◆ THE TASK ◆
Copy out the whole listing exactly as written, leaving the pictures behind.

[[ SUPPLIED MATERIAL, beginning ]]

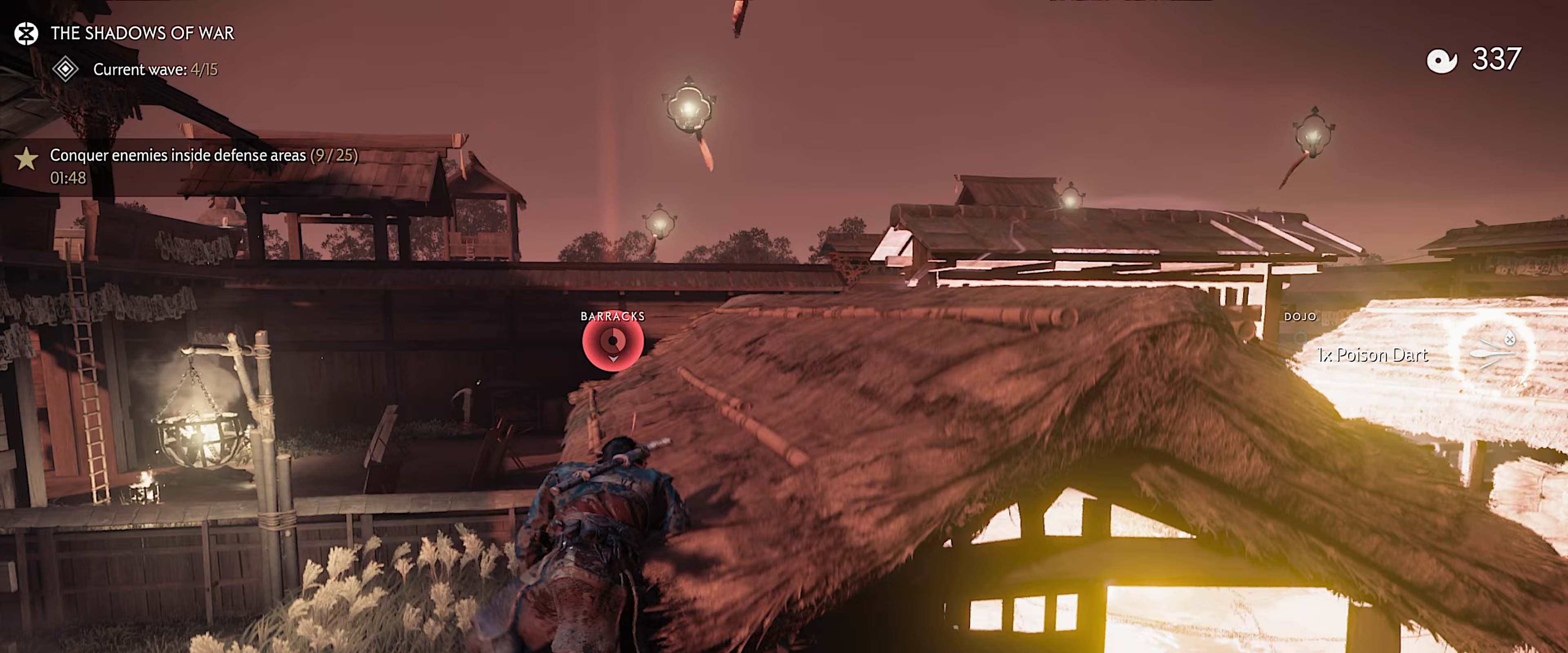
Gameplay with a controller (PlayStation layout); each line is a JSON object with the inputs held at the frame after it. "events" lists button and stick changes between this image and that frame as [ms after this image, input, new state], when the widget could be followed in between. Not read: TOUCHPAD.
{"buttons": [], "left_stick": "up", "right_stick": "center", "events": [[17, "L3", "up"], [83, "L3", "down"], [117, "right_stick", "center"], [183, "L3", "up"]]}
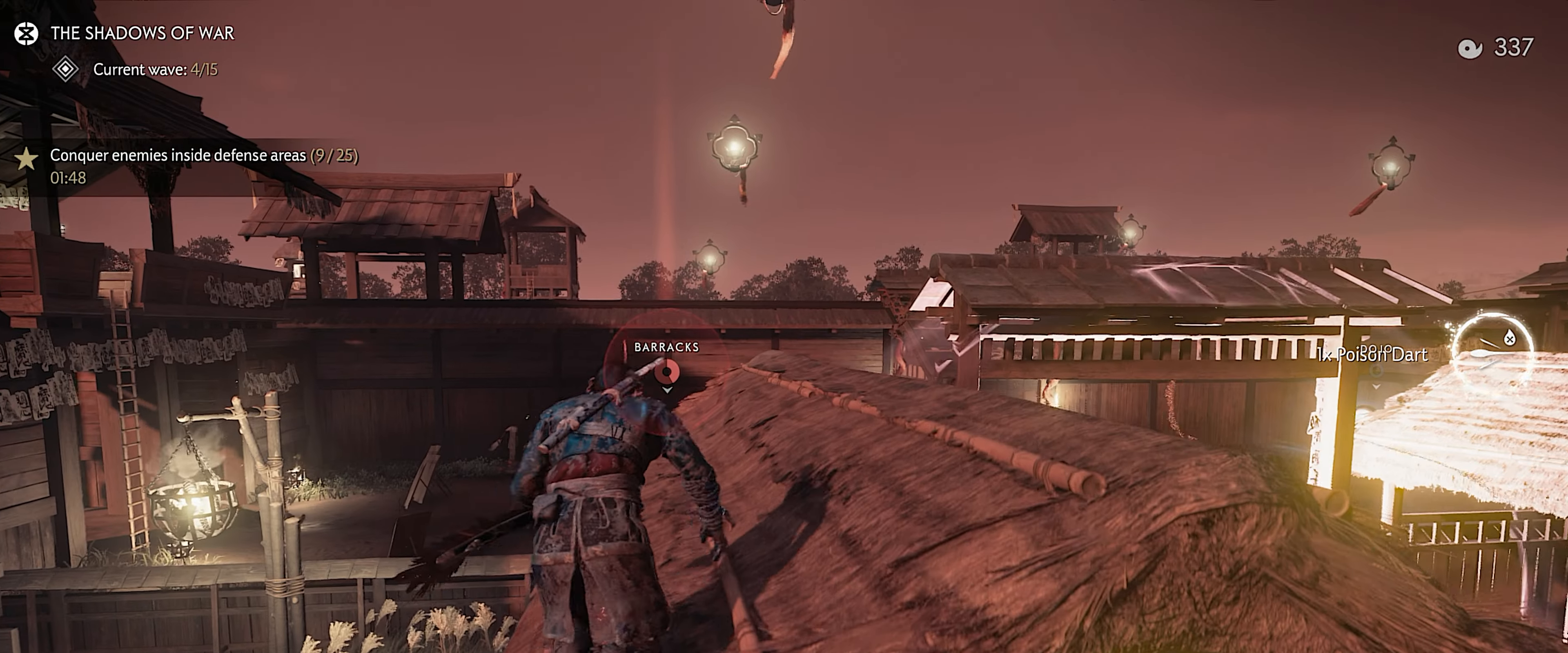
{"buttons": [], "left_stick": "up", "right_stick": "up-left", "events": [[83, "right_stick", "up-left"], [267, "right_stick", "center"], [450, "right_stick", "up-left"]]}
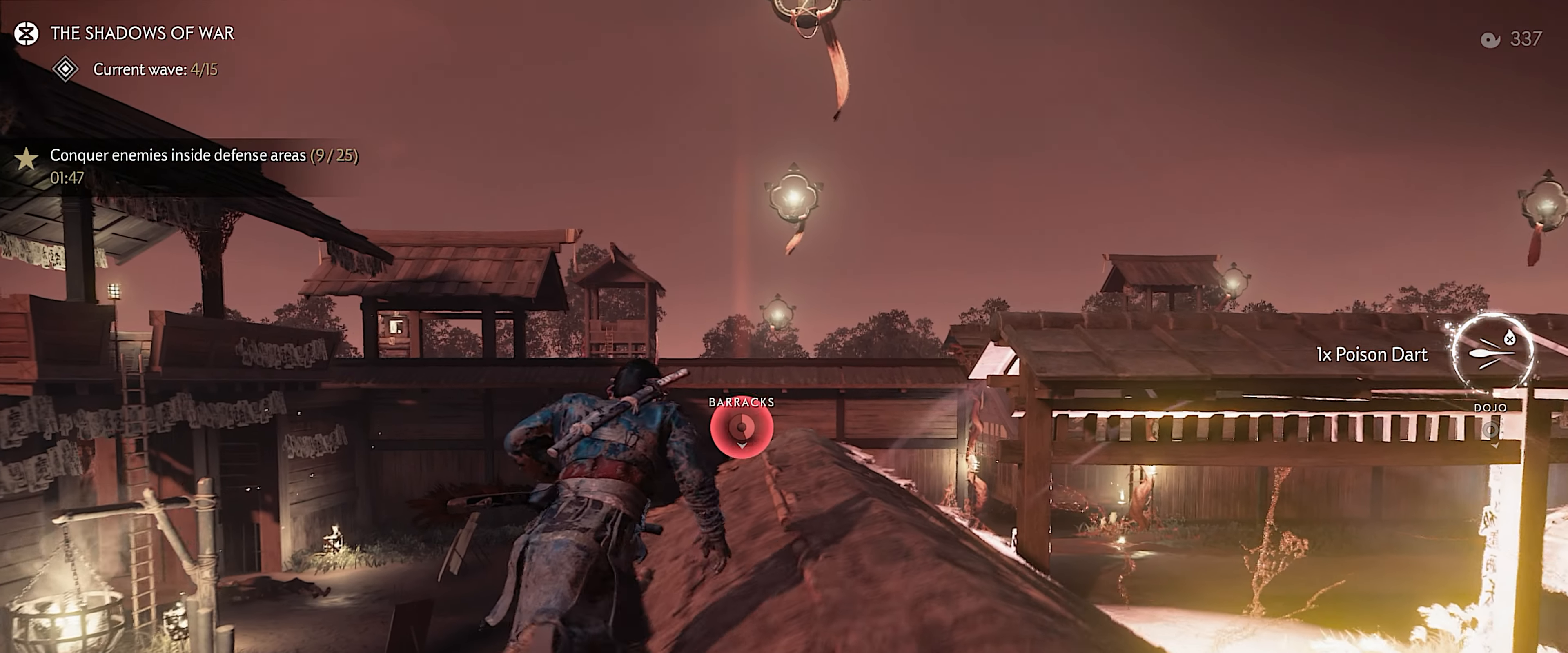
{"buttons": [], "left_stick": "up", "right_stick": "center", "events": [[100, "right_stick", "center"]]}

[[ SUPPLIED MATERIAL, end ]]

◆ THE ANSWER ◆
Gameplay with a controller (PlayStation layout); each line is a JSON object with the inputs held at the frame after it. "events" lists button and stick changes between this image and that frame as [ms after this image, input, new state], when the widget could be followed in between. Not read: TOUCHPAD.
{"buttons": [], "left_stick": "up", "right_stick": "center", "events": [[17, "L3", "up"], [83, "L3", "down"], [117, "right_stick", "center"], [183, "L3", "up"]]}
{"buttons": [], "left_stick": "up", "right_stick": "up-left", "events": [[83, "right_stick", "up-left"], [267, "right_stick", "center"], [450, "right_stick", "up-left"]]}
{"buttons": [], "left_stick": "up", "right_stick": "center", "events": [[100, "right_stick", "center"]]}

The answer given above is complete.